Mr Justice McFarlane found that "every single element" of the grounds used to justify taking the child "was misleading, or incomplete, or wrong". He identified appalling malpractice on the part of social services, the local authority and its lawyers. He published his judgment in an effort to ensure that the same malpractice was not repeated. Usually, secrecy would ensure that no one, not even court officials, ever knew how badly things had gone wrong.

It is easy to see how the practice of keeping the family courts secret benefits incompetent social workers and lawyers: they are never called to account for their mistakes, for their mistakes are never identified.

But how could anyone think that such a practice benefits children?

In justifying its decision not to open the family courts to public scrutiny, the Department of Justice (DoJ) stated that children would suffer harm if their "right to privacy" were infringed by such a move, because then children would be named in the press.

But the blanket secrecy of the family courts could perfectly well be ended without children being identified by name.

In reporting rape trials, it is illegal to identify the victim.

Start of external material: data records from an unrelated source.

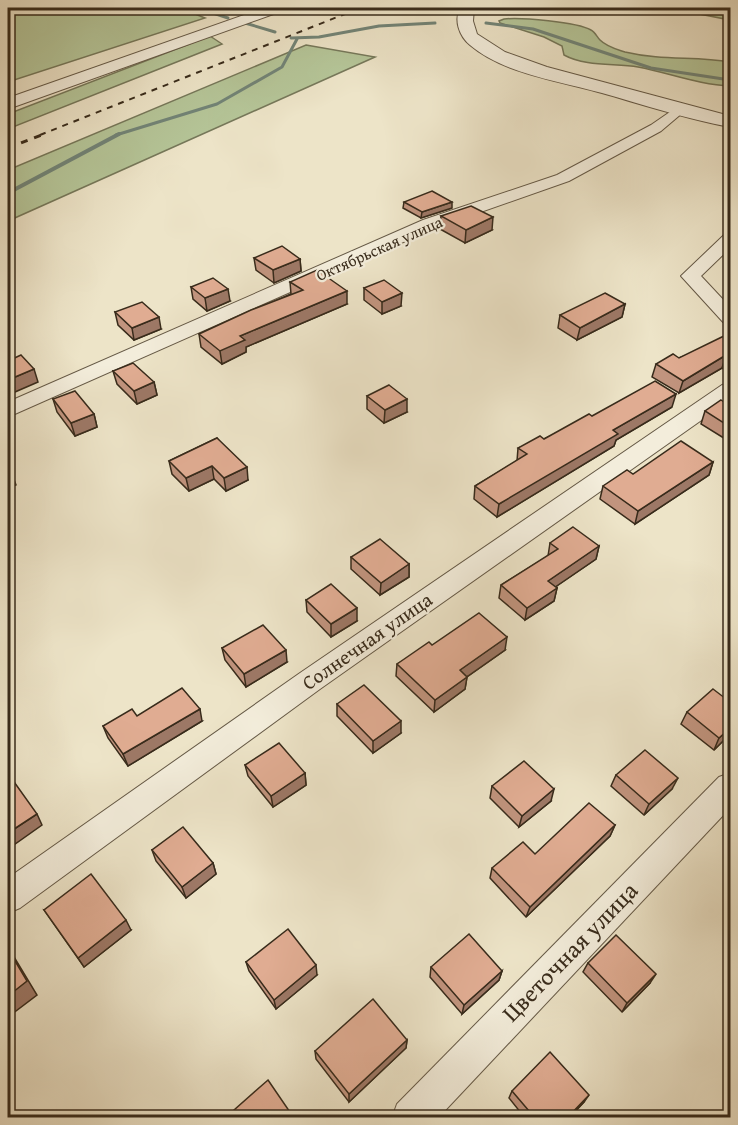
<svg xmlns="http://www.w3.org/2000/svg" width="738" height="1125" font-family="'Gentium Book Plus',serif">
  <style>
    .green { fill: #b5c598; stroke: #76785a; stroke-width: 1.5 }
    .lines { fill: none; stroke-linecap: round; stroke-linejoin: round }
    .stream-far1 { stroke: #728477; stroke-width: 3 }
    .stream { stroke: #728477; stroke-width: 4 }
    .minor-casing { stroke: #655946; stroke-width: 2 }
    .tertiary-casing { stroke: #655946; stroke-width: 2 }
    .minor { fill: #f3eddb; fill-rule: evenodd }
    .tertiary { fill: #f3eddb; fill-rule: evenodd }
    .rail-far1 { stroke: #382b1b; stroke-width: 2; stroke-dasharray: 6 6; stroke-linecap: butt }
    .rail { stroke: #382b1b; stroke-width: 3; stroke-dasharray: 7 7; stroke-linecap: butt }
    .wall { fill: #c1947e; stroke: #382b1b; stroke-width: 1.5 }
    .shaded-wall { fill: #9d7866; stroke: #382b1b; stroke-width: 1.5 }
    .building { fill: #e0ac92; stroke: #382b1b; stroke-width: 1.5 }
    .labels { text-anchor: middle; stroke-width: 4.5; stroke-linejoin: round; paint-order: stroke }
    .far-street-label { font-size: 16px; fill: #382b1b; stroke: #f3eddb }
    .street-label { font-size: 20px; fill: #382b1b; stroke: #f3eddb }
    .near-street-label { font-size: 24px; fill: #382b1b; stroke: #f3eddb }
  </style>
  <rect width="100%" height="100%" fill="#ede4c8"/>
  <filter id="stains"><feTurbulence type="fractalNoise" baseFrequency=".00333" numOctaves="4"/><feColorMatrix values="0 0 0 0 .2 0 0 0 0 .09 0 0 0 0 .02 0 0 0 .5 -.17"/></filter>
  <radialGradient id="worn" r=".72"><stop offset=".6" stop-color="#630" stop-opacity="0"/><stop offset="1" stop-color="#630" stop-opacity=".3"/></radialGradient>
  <g class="green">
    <polygon points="8,8 180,8 205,18 8,82"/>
    <polygon points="669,8 730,8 730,20"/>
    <path d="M 504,19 C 520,17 577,22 591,30 C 595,32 597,37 600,40 C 607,47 616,49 625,52 C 663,61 694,56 730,62 L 730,86 C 699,85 670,73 638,67 C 615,63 586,67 564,55 L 562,46 L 544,37 L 500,23 L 499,21 Z"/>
    <polygon points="210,36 222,44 8,129 8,114"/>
    <polygon points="306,45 375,57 8,221 8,170"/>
  </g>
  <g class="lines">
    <g class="stream-far1">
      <polyline points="198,8 228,18"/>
      <polyline points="245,23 275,32"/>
      <polyline points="486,23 533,29 651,68 730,80"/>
      <polyline points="291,38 319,37 379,26 435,23"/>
      <polyline points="116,135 217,104 282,67 297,39"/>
    </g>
    <polyline class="stream" points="8,193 119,134"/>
    <defs>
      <g id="minor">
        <polygon points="680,105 687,109 661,131 569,181 435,228 8,417 8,402 423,220 557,175 651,125"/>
        <polygon points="730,234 730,248 701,276 730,307 730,324 723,322 681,276 724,235"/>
        <polygon points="730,383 730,400 320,689 20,908 8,913 8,878 300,673 722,385"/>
        <polygon points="730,773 730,808 438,1118 392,1118 397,1104 719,777"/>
      </g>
      <g id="tertiary">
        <polygon points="264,8 285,8 282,11 8,109 8,98"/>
        <path d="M 460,8 L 474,8 L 473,21 L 477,34 L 505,52 L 547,67 L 730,116 L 730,127 C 687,119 644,105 602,93 C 560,81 504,74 470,45 C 459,36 454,20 460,8 Z"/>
      </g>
    </defs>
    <use href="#minor" class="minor-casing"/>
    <use href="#tertiary" class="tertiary-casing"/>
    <use href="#minor" class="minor"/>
    <use href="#tertiary" class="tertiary"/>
    <polyline class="rail-far1" points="40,135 360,8"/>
    <polyline class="rail" points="8,148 44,134"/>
  </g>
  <g class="wall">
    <polygon points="404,202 452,208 421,218 403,208"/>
    <polygon points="441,216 492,230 465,243 440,229"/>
    <polygon points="254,258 300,259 301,271 274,283 256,270"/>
    <polygon points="290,282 347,304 246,347 246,352 222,364 201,347 199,334 291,294"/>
    <polygon points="191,287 230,301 207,311 193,299"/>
    <polygon points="364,288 401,306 382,314 364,300"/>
    <polygon points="625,304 622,317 577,340 558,328 560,315"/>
    <polygon points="115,312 161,329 134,340 118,325"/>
    <polygon points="730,338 730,367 725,370 722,368 679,393 652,377 656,364 679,358"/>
    <polygon points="113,371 154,382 157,395 137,404 117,384"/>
    <polygon points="367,396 407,412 384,423 367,409"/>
    <polygon points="53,399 94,414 97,427 75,436 57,412"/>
    <polygon points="730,406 730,438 727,440 701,424 705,411"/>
    <polygon points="672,407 616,440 614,446 497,517 474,499 475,486 517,461 518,448 544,439 592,416"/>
    <polygon points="217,438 248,480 226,491 214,479 189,491 172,474 169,461"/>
    <polygon points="713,462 709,475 635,524 600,499 603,486 633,474"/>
    <polygon points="550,543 599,546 596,559 555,587 557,588 554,601 525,620 499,598 501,585 548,556"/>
    <polygon points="351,557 409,564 409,577 380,595 351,569"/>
    <polygon points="306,600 357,621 331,637 307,612"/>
    <polygon points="432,645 505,650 467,677 465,689 434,712 396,676 397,664"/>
    <polygon points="222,648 287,662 246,687 225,660"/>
    <polygon points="337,704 401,733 373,753 337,716"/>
    <polygon points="687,712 730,734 714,750 681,724"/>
    <polygon points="137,716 202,721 128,766 108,738 103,726"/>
    <polygon points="245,765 305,773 306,785 273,807 248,776"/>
    <polygon points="616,775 672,789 644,815 611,786"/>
    <polygon points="492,786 551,801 519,827 490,798"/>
    <polygon points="615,825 610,836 526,917 490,878 492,868 535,854"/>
    <polygon points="152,850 213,863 216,874 186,898 156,861"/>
    <polygon points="44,910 131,930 84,967"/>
    <polygon points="246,962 317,975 276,1009 249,971"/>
    <polygon points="588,963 650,983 622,1012 583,972"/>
    <polygon points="431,967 502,971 499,980 462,1014 430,977"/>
    <polygon points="407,1040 406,1048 349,1102 316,1059 315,1051"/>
    <polygon points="512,1091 584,1102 569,1118 525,1118 509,1098"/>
  </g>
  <g class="shaded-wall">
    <polygon points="452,202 452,208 421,218 422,212"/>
    <polygon points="493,217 492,230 465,243 466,230"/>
    <polygon points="300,259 301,271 274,283 273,270"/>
    <polygon points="228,289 230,301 207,311 205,298"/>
    <polygon points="347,291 347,304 246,347 246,352 222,364 220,351 240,336"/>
    <polygon points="402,293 401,306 382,314 382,302"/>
    <polygon points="625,304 622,317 577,340 580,328"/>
    <polygon points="159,317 161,329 134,340 132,328"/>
    <polygon points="726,355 722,368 679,393 683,381"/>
    <polygon points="729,357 730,357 730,367 725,370"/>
    <polygon points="34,369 38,382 8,395 8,380"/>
    <polygon points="154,382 157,395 137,404 134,391"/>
    <polygon points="676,394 672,407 616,440 614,446 497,517 499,504 613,430"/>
    <polygon points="407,399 407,412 384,423 385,410"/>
    <polygon points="94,414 97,427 75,436 71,423"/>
    <polygon points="730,430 730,438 727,440"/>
    <polygon points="713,462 709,475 635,524 638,511"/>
    <polygon points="212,466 214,479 189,491 186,478"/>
    <polygon points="247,467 248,480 226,491 224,478"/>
    <polygon points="11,472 16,485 8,489 8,474"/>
    <polygon points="599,546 596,559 545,594 548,581"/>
    <polygon points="409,564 409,577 380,595 381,583"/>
    <polygon points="557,588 554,601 525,620 527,608"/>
    <polygon points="357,608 357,621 331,637 331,624"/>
    <polygon points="507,637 505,650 458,683 460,670"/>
    <polygon points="286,650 287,662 246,687 244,674"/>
    <polygon points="467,677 465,689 434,712 435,700"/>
    <polygon points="200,709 202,721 128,766 123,754"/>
    <polygon points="401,721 401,733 373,753 373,741"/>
    <polygon points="730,728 730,734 714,750 719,738"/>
    <polygon points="305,773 306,785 273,807 271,796"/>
    <polygon points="678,778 672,789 644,815 649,804"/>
    <polygon points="554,789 551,801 519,827 522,816"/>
    <polygon points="37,814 42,825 8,849 8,833"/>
    <polygon points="615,825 610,836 526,917 530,907"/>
    <polygon points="213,863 216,874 186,898 182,887"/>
    <polygon points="126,920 131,930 84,967 78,958"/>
    <polygon points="8,947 37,995 8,1017"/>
    <polygon points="316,965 317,975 276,1009 274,1000"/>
    <polygon points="502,971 499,980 462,1014 464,1005"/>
    <polygon points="656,974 650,983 622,1012 627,1003"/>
    <polygon points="407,1040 406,1048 349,1102 349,1094"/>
    <polygon points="589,1095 584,1102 569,1118 567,1118"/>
  </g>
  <g class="building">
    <polygon points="432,191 452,202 422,212 404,202"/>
    <polygon points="471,206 493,217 466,230 441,216"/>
    <polygon points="282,246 300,259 273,270 254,258"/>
    <polygon points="317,270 347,291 240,336 245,340 220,351 199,334 251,310 303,290 290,282"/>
    <polygon points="213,278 228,289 205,298 191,287"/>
    <polygon points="384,280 402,293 382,302 364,288"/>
    <polygon points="605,293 625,304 580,328 560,315"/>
    <polygon points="142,302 159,317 132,328 115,312"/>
    <polygon points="726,335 730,338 730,357 729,357 726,355 683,381 656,364 673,354 679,358"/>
    <polygon points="21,355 34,369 8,380 8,361"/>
    <polygon points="133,363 154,382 134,391 113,371"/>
    <polygon points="655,381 676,394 613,430 618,434 499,504 475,486 527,454 518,448 540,436 544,439 589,414 592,416"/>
    <polygon points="389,385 407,399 385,410 367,396"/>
    <polygon points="75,391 94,414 71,423 53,399"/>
    <polygon points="721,400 730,406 730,427 705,411"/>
    <polygon points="217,438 247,467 224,478 212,466 186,478 169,461"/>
    <polygon points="681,441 713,462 638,511 603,486 627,470 633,474"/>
    <polygon points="8,467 11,472 8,474"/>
    <polygon points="573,527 599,546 548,581 557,588 527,608 501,585 558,549 550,543"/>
    <polygon points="380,539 409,564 381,583 351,557"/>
    <polygon points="331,584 357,608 331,624 306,600"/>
    <polygon points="479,613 507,637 460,670 467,677 435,700 397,664 429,642 432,645"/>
    <polygon points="263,625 286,650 244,674 222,648"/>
    <polygon points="364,685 401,721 373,741 337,704"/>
    <polygon points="182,688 200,709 123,754 103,726 132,709 137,716"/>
    <polygon points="713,689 730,702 730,728 719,738 687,712"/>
    <polygon points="279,743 305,773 271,796 245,765"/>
    <polygon points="645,750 678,778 649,804 616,775"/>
    <polygon points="524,761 554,789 522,816 492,786"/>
    <polygon points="12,779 37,814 8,833 8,782"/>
    <polygon points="589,803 615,825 530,907 492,868 523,842 535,854"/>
    <polygon points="183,827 213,863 182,887 152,850"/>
    <polygon points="91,874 126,920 78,958 44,910"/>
    <polygon points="288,929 316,965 274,1000 246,962"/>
    <polygon points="469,934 502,971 464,1005 431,967"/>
    <polygon points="616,935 656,974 627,1003 588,963"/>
    <polygon points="8,949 27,981 8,996"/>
    <polygon points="373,999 407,1040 349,1094 315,1051"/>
    <polygon points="550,1052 589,1095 567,1118 535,1118 512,1091"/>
    <polygon points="268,1080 294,1118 225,1118"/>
  </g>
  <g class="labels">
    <g class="far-street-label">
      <text transform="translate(379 248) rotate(-24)" y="6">Октябрьская улица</text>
    </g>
    <g class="street-label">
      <text transform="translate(367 641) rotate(-35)" y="7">Солнечная улица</text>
    </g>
    <g class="near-street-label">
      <text transform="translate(570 952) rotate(-46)" y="8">Цветочная улица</text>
    </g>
  </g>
  <rect width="738" height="1125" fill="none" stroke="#ede4c8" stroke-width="30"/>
  <rect x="9" y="9" width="720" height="1107" fill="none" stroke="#382b1b" stroke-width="3"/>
  <rect x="15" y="15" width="708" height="1095" fill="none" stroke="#382b1b" stroke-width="1.5"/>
  <rect width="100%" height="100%" filter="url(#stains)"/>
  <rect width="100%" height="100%" fill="url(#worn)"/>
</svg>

The press complies with that law. No one claims that the only way to protect the privacy of rape victims and to improve the quality of justice in rape trials is to impose a blanket ban on reporting anything about such cases, not least because everyone knows that would be a recipe for lowering the standards of justice. Furthermore, even if it is granted that children would "suffer harm" by any form of publicity, that "harm" has to be balanced against the lasting damage that can be done by wrongly taking children from their parents.

The DoJ seems to believe that the family courts never wrongly take children from their parents. But that is demonstrably false.

Because the courts are secret, no one has been able systematically to examine the quality of decision-making, so no one knows what percentage of the children who are forcibly adopted should never have been taken away.

The evidence of malpractice from the few cases that do manage to make it into the public domain is not reassuring.

Covering up incompetence is not the only motive for preserving secrecy in the family courts, but it is usually its only effect. If the Government really believed the "interests of the child" were paramount, it would end that secrecy tomorrow.